Iqbal Ahmad Akhund (born 21 August 1924) is a Pakistani former diplomat and writer who served as the 7th permanent representative of Pakistan to the United Nations and the 5th national security advisor to the 11th prime minister of Pakistan, Benazir Bhutto for foreign affairs and national security. He also served as chairperson of the Group of 77 (G77) from 1976 to 1977.

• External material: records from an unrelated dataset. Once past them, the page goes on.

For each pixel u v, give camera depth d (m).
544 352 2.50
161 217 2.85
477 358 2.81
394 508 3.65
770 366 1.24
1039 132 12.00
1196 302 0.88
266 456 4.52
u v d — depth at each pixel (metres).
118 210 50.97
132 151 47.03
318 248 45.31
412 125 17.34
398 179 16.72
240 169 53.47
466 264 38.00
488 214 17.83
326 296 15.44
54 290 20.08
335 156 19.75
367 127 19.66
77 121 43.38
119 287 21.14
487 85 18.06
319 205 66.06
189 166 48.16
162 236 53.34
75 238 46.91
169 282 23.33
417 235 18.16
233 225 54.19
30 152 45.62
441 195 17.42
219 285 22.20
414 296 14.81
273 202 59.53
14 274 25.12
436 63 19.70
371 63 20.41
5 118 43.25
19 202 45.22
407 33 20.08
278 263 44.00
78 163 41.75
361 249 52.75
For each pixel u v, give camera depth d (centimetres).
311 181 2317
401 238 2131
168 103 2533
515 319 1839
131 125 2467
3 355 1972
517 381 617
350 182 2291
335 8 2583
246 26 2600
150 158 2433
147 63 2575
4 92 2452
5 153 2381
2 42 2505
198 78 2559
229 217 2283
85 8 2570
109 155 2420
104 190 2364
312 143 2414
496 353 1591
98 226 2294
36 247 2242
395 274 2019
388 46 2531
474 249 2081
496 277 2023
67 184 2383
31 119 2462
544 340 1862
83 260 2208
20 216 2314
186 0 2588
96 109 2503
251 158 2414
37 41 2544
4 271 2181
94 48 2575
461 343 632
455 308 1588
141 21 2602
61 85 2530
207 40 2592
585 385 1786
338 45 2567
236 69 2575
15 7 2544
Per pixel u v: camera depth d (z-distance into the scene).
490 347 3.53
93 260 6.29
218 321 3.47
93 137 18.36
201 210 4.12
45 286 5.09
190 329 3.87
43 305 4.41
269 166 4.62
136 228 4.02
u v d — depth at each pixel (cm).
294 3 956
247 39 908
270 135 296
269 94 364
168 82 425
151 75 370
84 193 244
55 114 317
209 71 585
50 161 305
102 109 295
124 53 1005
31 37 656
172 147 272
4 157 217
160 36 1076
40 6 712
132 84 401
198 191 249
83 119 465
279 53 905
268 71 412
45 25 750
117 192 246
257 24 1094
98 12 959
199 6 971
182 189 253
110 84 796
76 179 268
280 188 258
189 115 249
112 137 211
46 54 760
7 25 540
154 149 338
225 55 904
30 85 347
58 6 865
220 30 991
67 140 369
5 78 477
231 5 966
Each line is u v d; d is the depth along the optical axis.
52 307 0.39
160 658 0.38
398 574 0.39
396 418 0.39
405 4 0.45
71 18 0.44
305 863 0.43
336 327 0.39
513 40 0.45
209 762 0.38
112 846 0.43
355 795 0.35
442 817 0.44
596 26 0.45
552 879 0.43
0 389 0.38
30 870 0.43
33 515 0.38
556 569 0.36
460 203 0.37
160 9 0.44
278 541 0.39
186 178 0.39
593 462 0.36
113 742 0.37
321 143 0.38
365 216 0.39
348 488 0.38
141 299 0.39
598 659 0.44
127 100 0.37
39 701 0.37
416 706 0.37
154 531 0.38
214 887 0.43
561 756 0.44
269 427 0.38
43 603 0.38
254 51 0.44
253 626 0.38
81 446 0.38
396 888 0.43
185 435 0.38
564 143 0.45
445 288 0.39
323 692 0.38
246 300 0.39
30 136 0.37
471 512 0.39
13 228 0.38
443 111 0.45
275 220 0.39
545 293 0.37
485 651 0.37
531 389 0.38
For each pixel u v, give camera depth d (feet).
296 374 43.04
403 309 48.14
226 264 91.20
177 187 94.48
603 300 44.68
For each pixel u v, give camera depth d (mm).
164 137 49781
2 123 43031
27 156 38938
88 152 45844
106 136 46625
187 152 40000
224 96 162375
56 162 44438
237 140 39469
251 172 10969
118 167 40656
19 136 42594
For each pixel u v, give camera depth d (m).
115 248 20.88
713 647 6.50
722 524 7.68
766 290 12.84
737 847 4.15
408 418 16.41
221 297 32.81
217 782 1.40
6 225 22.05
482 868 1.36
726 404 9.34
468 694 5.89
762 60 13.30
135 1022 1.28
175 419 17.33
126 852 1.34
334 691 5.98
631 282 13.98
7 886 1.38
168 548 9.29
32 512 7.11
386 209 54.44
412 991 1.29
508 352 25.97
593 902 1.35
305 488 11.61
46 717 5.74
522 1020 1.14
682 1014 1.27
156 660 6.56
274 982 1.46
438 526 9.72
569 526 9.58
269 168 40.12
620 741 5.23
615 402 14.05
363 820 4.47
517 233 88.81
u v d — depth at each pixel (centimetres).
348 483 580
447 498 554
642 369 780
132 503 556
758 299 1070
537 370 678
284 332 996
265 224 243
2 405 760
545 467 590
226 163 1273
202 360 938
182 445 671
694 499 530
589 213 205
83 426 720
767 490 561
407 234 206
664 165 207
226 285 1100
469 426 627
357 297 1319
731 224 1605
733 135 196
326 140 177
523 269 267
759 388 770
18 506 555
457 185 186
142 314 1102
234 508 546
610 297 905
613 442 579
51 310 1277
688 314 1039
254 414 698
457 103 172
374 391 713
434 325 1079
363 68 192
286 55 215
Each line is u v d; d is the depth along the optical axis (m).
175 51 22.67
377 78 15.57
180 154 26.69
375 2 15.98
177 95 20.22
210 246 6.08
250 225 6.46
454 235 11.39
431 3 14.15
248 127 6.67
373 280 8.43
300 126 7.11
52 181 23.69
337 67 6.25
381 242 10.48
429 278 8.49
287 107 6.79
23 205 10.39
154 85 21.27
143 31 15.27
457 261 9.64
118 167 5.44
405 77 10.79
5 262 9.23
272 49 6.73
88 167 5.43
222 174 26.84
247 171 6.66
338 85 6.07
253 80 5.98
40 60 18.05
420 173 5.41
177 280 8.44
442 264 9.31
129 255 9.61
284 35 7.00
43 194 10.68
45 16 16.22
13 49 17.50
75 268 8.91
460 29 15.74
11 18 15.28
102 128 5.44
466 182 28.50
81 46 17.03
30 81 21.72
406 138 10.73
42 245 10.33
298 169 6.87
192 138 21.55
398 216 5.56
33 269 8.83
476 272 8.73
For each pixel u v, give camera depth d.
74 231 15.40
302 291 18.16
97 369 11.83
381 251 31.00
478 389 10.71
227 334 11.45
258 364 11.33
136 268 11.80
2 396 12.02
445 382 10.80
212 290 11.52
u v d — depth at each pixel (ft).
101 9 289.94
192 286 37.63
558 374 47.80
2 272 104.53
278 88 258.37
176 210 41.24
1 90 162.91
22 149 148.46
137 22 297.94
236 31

A former head of the United Nations Centre Against Apartheid, Akhund also served as a Special Representative of the Secretary-General and  United Nations Assistant Secretary-General from 1979 to 1987.

Early life 
Akhund was born in Hyderabad State, Sindh Province. His father was a session judge in British Indian government and retired in the mid-1950s as a chief justice of Khairpur. In 1945, Akhund obtained his master's degree with economic and political science in Karachi. Following the partition of India, his family emigrated from India to Pakistan and they settled in Karachi.

Career 
Akhund joined the foreign services after completing his civil services in 1948. He was appointed at various posts during his career such as permanent representative to the United Nations, assistant secretary-general at the United Nations, the president of the Security Council, and president of the United Nations Economic and Social Council. After retiring from foreign services, he was appointed as the national security advisor in the government of Benazir Bhutto from 1988 to 1990.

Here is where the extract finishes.